### WORK REQUIRED
Extract each line below that contains the string "shows". Capitalization must match.

### MATERIAL FOR THIS EXERCISE
_ _ _ _

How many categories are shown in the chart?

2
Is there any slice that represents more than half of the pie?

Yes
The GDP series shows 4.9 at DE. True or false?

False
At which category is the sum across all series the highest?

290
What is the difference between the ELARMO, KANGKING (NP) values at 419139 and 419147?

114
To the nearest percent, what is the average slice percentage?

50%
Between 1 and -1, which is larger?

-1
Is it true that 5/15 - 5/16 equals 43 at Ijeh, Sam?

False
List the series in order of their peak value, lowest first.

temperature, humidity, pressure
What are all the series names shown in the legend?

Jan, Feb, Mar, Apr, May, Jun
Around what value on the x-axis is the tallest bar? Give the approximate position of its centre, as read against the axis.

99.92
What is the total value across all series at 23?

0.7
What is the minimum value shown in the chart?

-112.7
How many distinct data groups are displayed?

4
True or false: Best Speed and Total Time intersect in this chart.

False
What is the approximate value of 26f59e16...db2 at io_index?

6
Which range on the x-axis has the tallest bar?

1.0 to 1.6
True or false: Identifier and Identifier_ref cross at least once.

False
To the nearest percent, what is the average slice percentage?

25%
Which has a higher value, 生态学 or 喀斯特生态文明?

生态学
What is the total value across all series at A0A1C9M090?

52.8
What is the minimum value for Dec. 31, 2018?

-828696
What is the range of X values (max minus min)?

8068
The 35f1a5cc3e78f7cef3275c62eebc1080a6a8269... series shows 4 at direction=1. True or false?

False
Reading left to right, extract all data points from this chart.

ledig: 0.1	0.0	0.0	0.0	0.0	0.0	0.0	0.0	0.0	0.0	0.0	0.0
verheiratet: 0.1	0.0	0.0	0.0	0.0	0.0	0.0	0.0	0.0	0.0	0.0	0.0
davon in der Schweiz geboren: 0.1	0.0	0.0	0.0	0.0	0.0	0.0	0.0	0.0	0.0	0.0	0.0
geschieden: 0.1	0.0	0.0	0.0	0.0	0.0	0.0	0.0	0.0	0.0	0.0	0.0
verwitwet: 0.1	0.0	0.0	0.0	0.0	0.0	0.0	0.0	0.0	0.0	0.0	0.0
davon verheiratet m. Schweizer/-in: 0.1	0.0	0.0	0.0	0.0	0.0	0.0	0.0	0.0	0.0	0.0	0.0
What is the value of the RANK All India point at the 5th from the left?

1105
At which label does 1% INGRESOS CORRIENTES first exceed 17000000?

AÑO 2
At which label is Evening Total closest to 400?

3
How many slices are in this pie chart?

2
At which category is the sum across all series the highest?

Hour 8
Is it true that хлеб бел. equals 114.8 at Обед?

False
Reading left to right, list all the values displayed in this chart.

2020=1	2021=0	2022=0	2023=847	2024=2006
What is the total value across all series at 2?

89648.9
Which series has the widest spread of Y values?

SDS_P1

_ _ _ _

### EXERCISE RESPONSE
The GDP series shows 4.9 at DE. True or false?
The 35f1a5cc3e78f7cef3275c62eebc1080a6a8269... series shows 4 at direction=1. True or false?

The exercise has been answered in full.